Ross, 72, said he was repaid that money from WorkSafeNB in June. But he added that the claw backs left him in financial distress.

“I had to withdraw all of my RRSPs, trying to make a pension out of it,” he said from his home in Tabusintac in northern New Brunswick. “I had to put it into a (Retirement Income Fund) so I can get a little bit more pension to get on with my life in 2000.”

Ross said he believes he is due interest.

“If I would have had that money in 2000 I would have earned interest on it.”

WorkSafeNB’s repayments come following the case of Wayne Douthwright, who was injured on Oct. 18, 2002, while working at a sawmill in Sussex, N.B.

Douthwright’s claim for workers’ compensation was accepted and he eventually became entitled to long-term disability benefits, which he began receiving in August 2009. Those monthly payments were $766.

After turning 60, he chose to collect Canada Pension Plan retirement benefits at a diminished rate. Those benefits totaled $547.07 per month, which he started receiving in September 2009.

In June 2010, the Workplace Health, Safety and Compensation Commission — now known as WorkSafeNB — told him his long-term disability benefits would be reduced by the amount of his retirement benefits and that he would have to reimburse the commission for overpayments.

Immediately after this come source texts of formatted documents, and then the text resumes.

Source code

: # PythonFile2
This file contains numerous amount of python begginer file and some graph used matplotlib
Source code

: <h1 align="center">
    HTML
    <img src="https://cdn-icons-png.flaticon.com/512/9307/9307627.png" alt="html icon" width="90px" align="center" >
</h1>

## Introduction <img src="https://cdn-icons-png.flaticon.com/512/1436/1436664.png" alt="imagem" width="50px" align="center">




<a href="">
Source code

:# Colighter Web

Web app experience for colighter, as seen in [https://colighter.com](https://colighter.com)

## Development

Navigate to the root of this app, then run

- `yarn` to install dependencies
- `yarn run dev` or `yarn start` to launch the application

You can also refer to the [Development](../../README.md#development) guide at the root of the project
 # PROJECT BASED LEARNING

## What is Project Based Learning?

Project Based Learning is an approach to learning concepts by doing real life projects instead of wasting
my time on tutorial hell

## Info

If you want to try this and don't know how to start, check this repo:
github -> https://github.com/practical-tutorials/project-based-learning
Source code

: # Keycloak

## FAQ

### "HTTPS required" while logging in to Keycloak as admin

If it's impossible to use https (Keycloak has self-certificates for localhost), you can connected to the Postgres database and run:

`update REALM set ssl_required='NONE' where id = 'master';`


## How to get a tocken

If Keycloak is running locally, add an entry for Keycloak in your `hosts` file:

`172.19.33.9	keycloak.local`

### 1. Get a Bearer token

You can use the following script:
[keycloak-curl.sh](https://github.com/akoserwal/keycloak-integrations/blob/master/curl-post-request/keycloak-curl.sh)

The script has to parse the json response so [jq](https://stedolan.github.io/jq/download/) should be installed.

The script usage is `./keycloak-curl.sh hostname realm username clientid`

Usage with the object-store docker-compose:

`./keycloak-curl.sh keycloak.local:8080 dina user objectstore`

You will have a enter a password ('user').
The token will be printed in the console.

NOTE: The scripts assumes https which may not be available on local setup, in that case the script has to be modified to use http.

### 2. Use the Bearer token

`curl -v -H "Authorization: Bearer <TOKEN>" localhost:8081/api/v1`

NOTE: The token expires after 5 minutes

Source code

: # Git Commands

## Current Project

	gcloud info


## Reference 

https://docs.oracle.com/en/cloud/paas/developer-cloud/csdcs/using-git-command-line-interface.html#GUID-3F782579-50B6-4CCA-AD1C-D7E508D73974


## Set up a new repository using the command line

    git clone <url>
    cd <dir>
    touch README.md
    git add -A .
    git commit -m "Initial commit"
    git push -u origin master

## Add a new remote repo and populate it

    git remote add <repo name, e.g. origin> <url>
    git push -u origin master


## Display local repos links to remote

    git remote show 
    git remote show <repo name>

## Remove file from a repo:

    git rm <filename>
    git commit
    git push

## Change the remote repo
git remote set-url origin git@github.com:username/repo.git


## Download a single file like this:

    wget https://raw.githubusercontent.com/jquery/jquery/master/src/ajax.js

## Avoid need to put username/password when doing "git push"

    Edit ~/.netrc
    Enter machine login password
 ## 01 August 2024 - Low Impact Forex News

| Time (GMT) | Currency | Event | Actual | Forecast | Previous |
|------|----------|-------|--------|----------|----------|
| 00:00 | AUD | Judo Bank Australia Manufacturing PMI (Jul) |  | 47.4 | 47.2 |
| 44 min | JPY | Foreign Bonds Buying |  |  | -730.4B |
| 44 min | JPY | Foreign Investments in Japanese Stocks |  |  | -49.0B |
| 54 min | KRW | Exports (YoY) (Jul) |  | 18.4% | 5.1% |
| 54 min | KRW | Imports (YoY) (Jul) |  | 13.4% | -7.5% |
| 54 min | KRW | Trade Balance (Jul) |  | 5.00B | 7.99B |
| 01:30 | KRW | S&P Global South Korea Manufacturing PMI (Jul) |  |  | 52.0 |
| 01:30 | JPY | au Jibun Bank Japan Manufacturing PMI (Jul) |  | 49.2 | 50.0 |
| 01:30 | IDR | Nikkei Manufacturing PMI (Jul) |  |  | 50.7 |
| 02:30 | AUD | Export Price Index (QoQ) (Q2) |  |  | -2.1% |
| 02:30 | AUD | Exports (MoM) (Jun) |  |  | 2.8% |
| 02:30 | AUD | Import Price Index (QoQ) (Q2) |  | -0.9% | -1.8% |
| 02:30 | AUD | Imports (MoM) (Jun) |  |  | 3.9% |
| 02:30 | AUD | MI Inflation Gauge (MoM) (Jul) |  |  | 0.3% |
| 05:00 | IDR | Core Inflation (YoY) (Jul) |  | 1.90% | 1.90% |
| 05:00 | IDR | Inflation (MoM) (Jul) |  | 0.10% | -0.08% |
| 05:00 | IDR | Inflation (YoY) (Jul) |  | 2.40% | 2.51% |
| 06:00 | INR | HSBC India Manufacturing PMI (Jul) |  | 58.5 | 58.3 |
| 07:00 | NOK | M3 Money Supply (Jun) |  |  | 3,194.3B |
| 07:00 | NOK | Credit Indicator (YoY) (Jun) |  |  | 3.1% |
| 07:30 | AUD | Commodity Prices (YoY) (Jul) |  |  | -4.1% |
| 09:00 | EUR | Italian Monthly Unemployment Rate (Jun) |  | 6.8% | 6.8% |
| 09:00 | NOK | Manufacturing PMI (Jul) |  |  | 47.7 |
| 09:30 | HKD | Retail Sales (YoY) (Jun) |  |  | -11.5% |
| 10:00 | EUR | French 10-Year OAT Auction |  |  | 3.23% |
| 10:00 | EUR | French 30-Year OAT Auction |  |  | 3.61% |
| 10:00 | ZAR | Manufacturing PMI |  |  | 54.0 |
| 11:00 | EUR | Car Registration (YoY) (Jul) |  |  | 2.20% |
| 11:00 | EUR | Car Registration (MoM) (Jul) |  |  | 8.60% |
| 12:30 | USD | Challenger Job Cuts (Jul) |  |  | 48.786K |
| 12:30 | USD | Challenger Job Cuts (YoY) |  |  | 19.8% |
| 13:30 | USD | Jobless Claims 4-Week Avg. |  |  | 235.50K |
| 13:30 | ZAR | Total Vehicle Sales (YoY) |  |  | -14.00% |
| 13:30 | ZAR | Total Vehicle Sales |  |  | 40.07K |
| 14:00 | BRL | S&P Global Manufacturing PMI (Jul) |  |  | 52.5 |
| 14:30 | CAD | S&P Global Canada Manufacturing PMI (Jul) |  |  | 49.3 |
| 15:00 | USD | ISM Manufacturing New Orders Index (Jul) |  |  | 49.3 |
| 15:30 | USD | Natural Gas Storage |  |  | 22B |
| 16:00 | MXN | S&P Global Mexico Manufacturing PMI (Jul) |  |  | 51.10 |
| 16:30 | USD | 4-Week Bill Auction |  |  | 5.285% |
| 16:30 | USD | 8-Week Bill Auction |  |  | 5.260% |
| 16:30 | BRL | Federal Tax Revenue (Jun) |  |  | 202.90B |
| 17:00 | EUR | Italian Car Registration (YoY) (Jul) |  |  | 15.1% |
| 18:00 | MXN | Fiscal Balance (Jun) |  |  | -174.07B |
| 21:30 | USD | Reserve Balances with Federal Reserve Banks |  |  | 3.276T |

Douthwright appealed that decision to the appeal tribunal, which sided with him. His employer, JD Irving Ltd., appealed that ruling to the Court of Appeal, but lost.

 

———————————————————————————————————-

 

WCB Alberta were also clawing back CPP benefits but stopped claw backs for workers injured after June 1, 1996. Unfortunately for workers injured prior to June 1, 1996, they continued to claw back workers CPP benefits which are and have been found to be illegal in other precedence setting legal cases. It would appear to me that the Alberta WCB will have to pay workers back their CPP benefits prior to June 1, 1995 and going back to 1966 when CPP was first introduced in Canada, unless the Alberta courts determine that WCB can claw back CPP benefits which I suppose is possible. It would appear to me that the New Brunswick Appeals Tribunal have a far better understanding of case law than the shit for brains Appeals Commission we have in Alberta who never do question the WCA, Regulations or WCB Policy. Of course when we elect shit for brains politicians who select these dumb bastards, workers get people determining claims who haven’t got a clue what they are doing.

 

This is the wonderful system that workers and employers have been forced into by provincial governments that could give a shit less for workers.